> _What the task asks_:
Report back each line of the records that contains the string "lines".

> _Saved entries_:
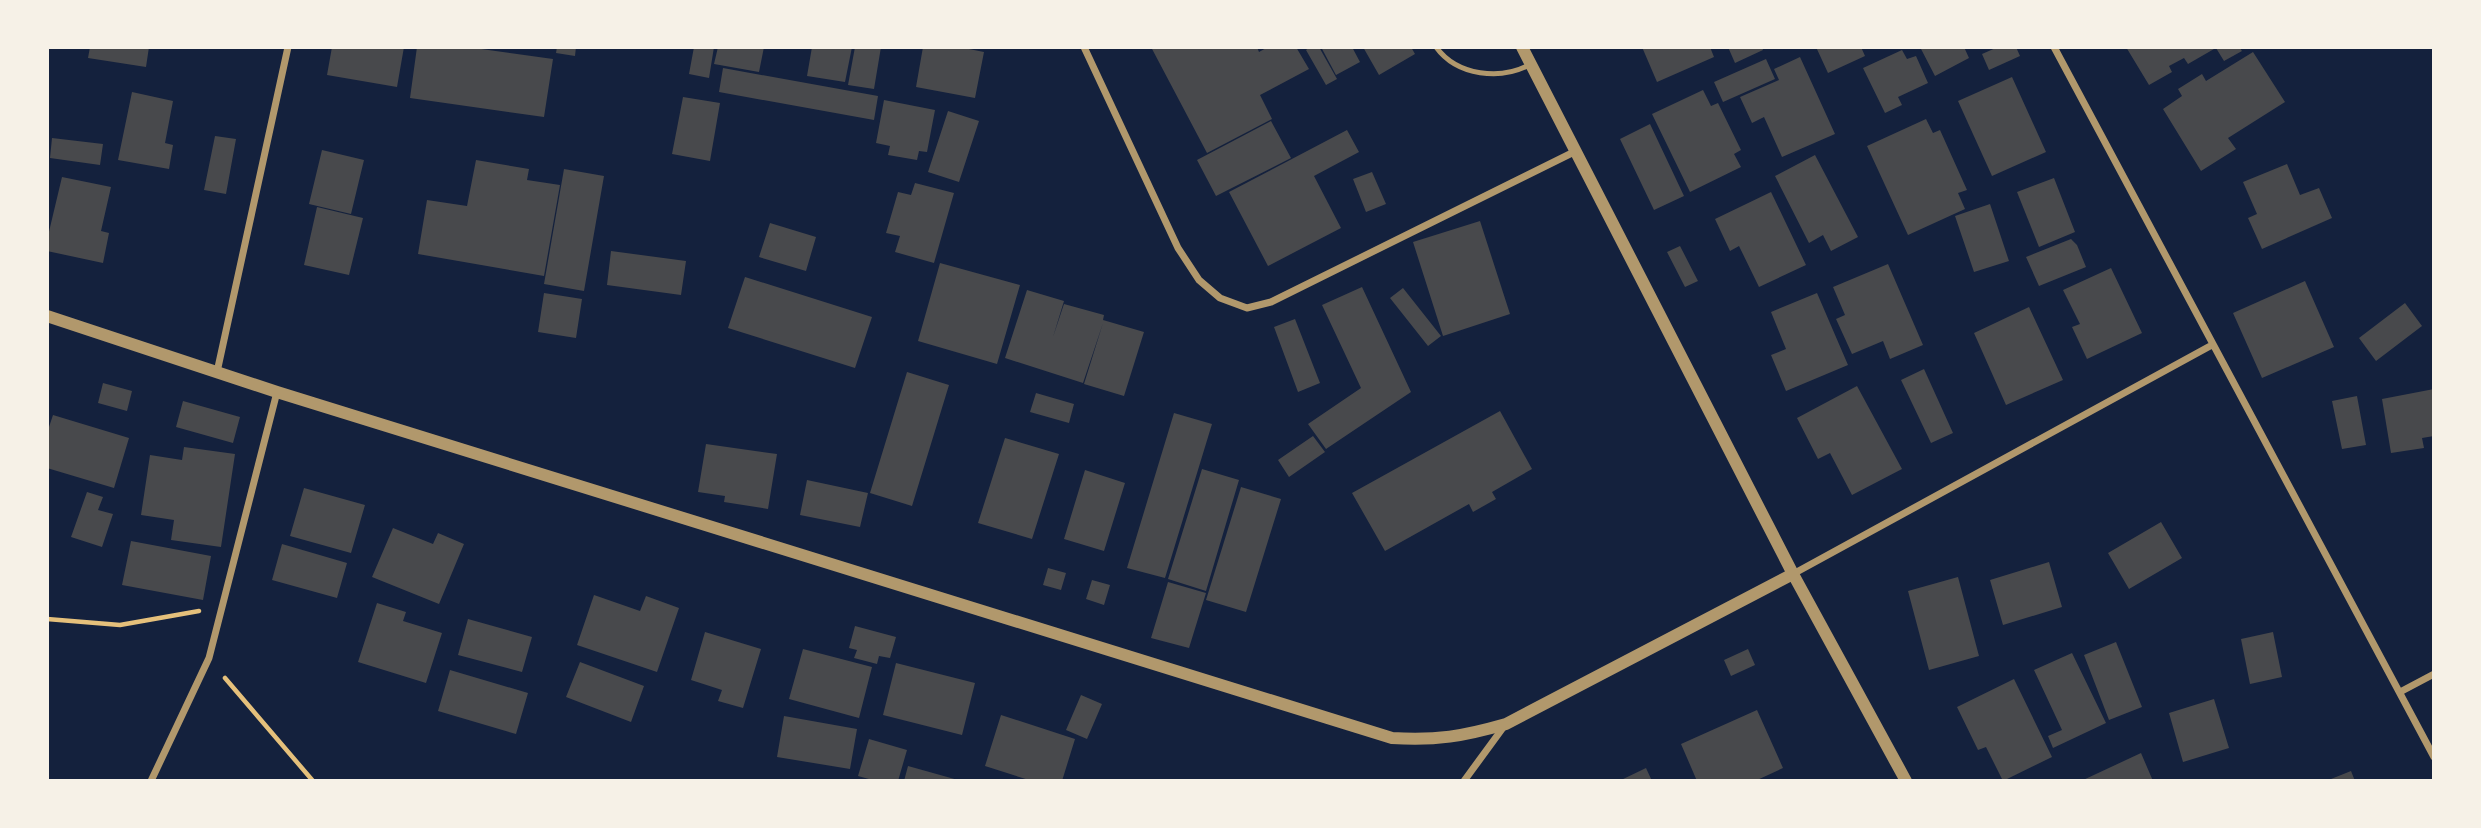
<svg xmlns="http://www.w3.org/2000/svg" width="2481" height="828" font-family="'Fira Sans Condensed',sans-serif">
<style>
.building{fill:#48494c}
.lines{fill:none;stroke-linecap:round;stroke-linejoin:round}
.path{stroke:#e5c07b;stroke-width:4.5}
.service{stroke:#b1986c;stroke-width:5}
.minor{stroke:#b1986c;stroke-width:7}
.tertiary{stroke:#b1986c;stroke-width:12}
</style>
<rect width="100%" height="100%" fill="#14213d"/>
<path class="building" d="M 90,47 L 149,47 L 146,67 L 88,58 Z
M 332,47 L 404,47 L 397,87 L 327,75 Z
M 417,47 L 467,47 L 553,59 L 544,117 L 410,98 Z
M 557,47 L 576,47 L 575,56 L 556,53 Z
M 694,47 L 714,47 L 709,78 L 689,74 Z
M 718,47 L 764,47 L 759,72 L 714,64 Z
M 812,47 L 852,47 L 845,82 L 807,76 Z
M 855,47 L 881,47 L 874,89 L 848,85 Z
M 923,47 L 959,47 L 984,52 L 975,98 L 916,87 Z
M 1151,47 L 1257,47 L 1259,52 L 1268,47 L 1296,47 L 1309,69 L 1260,95 L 1272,119 L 1207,153 Z
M 1310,47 L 1319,47 L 1337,79 L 1326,85 L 1306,50 Z
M 1321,47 L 1352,47 L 1360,62 L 1336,75 Z
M 1363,47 L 1411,47 L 1415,54 L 1379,75 Z
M 1642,47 L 1710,47 L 1714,57 L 1657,82 Z
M 1728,47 L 1762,47 L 1763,50 L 1735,63 Z
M 1816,47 L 1861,47 L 1865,56 L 1828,73 Z
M 1920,47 L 1964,47 L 1969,58 L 1935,76 Z
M 1998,47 L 2016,47 L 2020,56 L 1989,70 L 1982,54 Z
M 2126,47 L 2213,47 L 2214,49 L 2188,64 L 2184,58 L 2169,66 L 2172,72 L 2149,85 Z
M 2239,47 L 2242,51 L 2224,61 L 2216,48 Z
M 1902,50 L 1907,59 L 1916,56 L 1928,83 L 1898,97 L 1902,105 L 1885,113 L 1863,68 Z
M 2253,52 L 2285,102 L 2228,138 L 2236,149 L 2201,171 L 2163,109 L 2182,96 L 2178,89 L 2202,74 L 2206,81 Z
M 1800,57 L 1835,134 L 1782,157 L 1764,117 L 1752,123 L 1740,97 L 1779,80 L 1774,69 Z
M 1766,59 L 1775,79 L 1723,102 L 1714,82 Z
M 723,68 L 878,96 L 874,120 L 719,92 Z
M 2012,77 L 2046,152 L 1992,176 L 1958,101 Z
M 1703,90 L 1711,106 L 1718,103 L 1741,150 L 1734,154 L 1741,167 L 1690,192 L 1652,114 Z
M 132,92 L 173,101 L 165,143 L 173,145 L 169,169 L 118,160 Z
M 683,97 L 720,103 L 710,161 L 672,154 Z
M 884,100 L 935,110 L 927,152 L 919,151 L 917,160 L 888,155 L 890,146 L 876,143 Z
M 948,111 L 979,121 L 959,182 L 928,172 Z
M 1926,119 L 1933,133 L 1940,130 L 1967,190 L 1958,193 L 1965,209 L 1908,235 L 1867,146 Z
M 1271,121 L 1291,158 L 1216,196 L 1197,160 Z
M 1650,124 L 1684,196 L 1654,210 L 1620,139 Z
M 1347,130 L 1359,152 L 1314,176 L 1341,228 L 1268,266 L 1229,192 Z
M 215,136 L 236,139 L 226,194 L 204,190 Z
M 52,138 L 103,144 L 100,165 L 50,158 Z
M 322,150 L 364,160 L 351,214 L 309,204 Z
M 1815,155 L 1858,237 L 1831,251 L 1823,235 L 1809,243 L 1775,176 Z
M 476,160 L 529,169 L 527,180 L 560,185 L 544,276 L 418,254 L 427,200 L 467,206 Z
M 2287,164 L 2300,195 L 2319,188 L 2332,218 L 2262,249 L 2248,218 L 2257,214 L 2243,182 Z
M 564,169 L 604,176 L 584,291 L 544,284 Z
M 1372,172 L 1386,204 L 1366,212 L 1353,179 Z
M 62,177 L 111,187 L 101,231 L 109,233 L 103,263 L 47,251 L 47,240 Z
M 2054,178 L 2075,232 L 2039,247 L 2017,192 Z
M 915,183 L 954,193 L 934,263 L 895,252 L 900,236 L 886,233 L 898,192 L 911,195 Z
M 1771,192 L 1806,265 L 1759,287 L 1739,246 L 1730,251 L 1715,219 Z
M 1990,204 L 2009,261 L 1974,272 L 1955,216 Z
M 317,207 L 363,218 L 349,275 L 304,265 Z
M 1480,221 L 1510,314 L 1443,336 L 1413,242 Z
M 770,223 L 816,237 L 806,271 L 759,257 Z
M 2071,239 L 2077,245 L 2086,267 L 2039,286 L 2026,257 Z
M 1680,246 L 1698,281 L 1685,287 L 1667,252 Z
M 611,251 L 686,261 L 681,295 L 607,285 Z
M 940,263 L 1020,285 L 997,364 L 918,341 Z
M 1888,264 L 1923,345 L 1890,359 L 1883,341 L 1852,354 L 1836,319 L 1845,315 L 1833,287 Z
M 2111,268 L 2142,333 L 2087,359 L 2072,327 L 2080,324 L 2063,290 Z
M 745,277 L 872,317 L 855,368 L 728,328 Z
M 2305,281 L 2334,347 L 2262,378 L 2233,313 Z
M 1362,287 L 1411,392 L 1326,449 L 1308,424 L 1361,388 L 1322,305 Z
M 1403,288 L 1441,336 L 1428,346 L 1390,298 Z
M 1027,290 L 1064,301 L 1053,337 L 1064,304 L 1104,315 L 1103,320 L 1144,332 L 1124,396 L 1084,384 L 1103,323 L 1083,383 L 1005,358 Z
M 544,293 L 582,299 L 576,338 L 538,332 Z
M 1817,293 L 1848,365 L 1786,391 L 1771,355 L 1786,349 L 1771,312 Z
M 2405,303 L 2422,326 L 2376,361 L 2359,338 Z
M 2029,307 L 2063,380 L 2006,405 L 1974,333 Z
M 1295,319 L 1320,383 L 1298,392 L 1274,327 Z
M 1924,369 L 1953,433 L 1931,443 L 1901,380 Z
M 907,372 L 949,385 L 912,506 L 870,493 Z
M 103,383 L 132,391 L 127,411 L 98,403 Z
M 1857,386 L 1902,469 L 1852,495 L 1830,453 L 1818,459 L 1797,418 Z
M 2434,389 L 2434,436 L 2422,438 L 2424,448 L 2391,453 L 2382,399 Z
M 1036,393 L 1074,404 L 1069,423 L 1030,412 Z
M 2357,396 L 2366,445 L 2342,449 L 2332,401 Z
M 183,401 L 240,417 L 233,443 L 176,427 Z
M 1500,411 L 1532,469 L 1492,492 L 1496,499 L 1473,512 L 1469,504 L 1385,551 L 1352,493 Z
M 1174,413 L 1212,424 L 1165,578 L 1127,568 Z
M 53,415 L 129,438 L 114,488 L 47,468 L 47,433 Z
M 1313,436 L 1325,452 L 1289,477 L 1278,460 Z
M 1005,438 L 1059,454 L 1032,539 L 978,523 Z
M 706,444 L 777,454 L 768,509 L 724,502 L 725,496 L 698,492 Z
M 184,447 L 235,454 L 221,547 L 171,540 L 174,520 L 141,515 L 150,455 L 182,460 Z
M 1202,469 L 1239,480 L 1206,591 L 1168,579 Z
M 1085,470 L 1125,483 L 1104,551 L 1064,539 Z
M 807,480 L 868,493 L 860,527 L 800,515 Z
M 1241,487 L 1281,499 L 1246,612 L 1206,600 Z
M 304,488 L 365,505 L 351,553 L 290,536 Z
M 87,492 L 103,497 L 98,510 L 113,514 L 102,547 L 71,537 Z
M 2161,522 L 2182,558 L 2129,589 L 2108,553 Z
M 393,528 L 433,544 L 438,533 L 464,544 L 439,604 L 372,577 Z
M 131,541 L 211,556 L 203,600 L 122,585 Z
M 282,544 L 347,563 L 337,598 L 272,580 Z
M 2049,562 L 2062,607 L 2003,625 L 1990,580 Z
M 1048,568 L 1066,573 L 1061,590 L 1043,585 Z
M 1958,577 L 1979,656 L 1929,670 L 1908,591 Z
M 1092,580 L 1110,585 L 1104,605 L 1086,599 Z
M 1168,582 L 1206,593 L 1189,648 L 1151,638 Z
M 594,595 L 640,611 L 646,596 L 679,608 L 657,672 L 577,645 Z
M 377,603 L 406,612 L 403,621 L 442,633 L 426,683 L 358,662 Z
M 468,619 L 532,637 L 522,672 L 458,655 Z
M 855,626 L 896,637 L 890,658 L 879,656 L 877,664 L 854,658 L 857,650 L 849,648 Z
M 705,632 L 761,649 L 743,708 L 718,701 L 722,690 L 691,680 Z
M 2273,632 L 2282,677 L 2250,684 L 2241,639 Z
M 2116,642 L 2142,707 L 2109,720 L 2084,655 Z
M 803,649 L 872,667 L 859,718 L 789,699 Z
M 1748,649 L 1755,665 L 1731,676 L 1724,660 Z
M 2072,653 L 2106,723 L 2053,748 L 2048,736 L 2062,730 L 2034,670 Z
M 580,662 L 644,686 L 631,722 L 566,697 Z
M 896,663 L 975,683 L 962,735 L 883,715 Z
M 450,670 L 528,693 L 516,734 L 438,711 Z
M 2014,679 L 2052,757 L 2003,781 L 1986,747 L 1978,750 L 1957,707 Z
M 1081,695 L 1102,704 L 1087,739 L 1066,730 Z
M 2214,699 L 2229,748 L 2183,762 L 2169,713 Z
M 1757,710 L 1783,768 L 1755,781 L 1697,781 L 1681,744 Z
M 1001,715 L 1075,739 L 1062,781 L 1032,781 L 985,766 Z
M 784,716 L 857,729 L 850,769 L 777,757 Z
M 869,739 L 907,750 L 898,781 L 876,781 L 858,776 Z
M 2141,753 L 2153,781 L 2081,781 Z
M 908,766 L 958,780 L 958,781 L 904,781 Z
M 1646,768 L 1652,781 L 1619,781 Z
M 2351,771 L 2355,781 L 2326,781 Z"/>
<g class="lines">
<path class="path" d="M 47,619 L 120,625 L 199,611
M 225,678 L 313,781"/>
<path class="service" d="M 1436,47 C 1457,76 1501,81 1531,64"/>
<path class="minor" d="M 1084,47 L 1178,248 L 1199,280 L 1220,298 L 1247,308 L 1271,302 L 1576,151
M 2054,47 L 2434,757
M 217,372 L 288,47
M 1793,574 L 2212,345
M 2400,692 L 2434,674
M 151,781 L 209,658 L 277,392
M 1464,781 L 1505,725"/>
<path class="tertiary" d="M 1522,47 L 1793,574 L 1906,781
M 47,316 L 277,392 L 1392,738 C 1436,741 1464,736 1506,724 L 1793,574"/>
</g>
<rect width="2481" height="828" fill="none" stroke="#f6f1e7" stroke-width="98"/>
</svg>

> _Response_:
.lines{fill:none;stroke-linecap:round;stroke-linejoin:round}
<g class="lines">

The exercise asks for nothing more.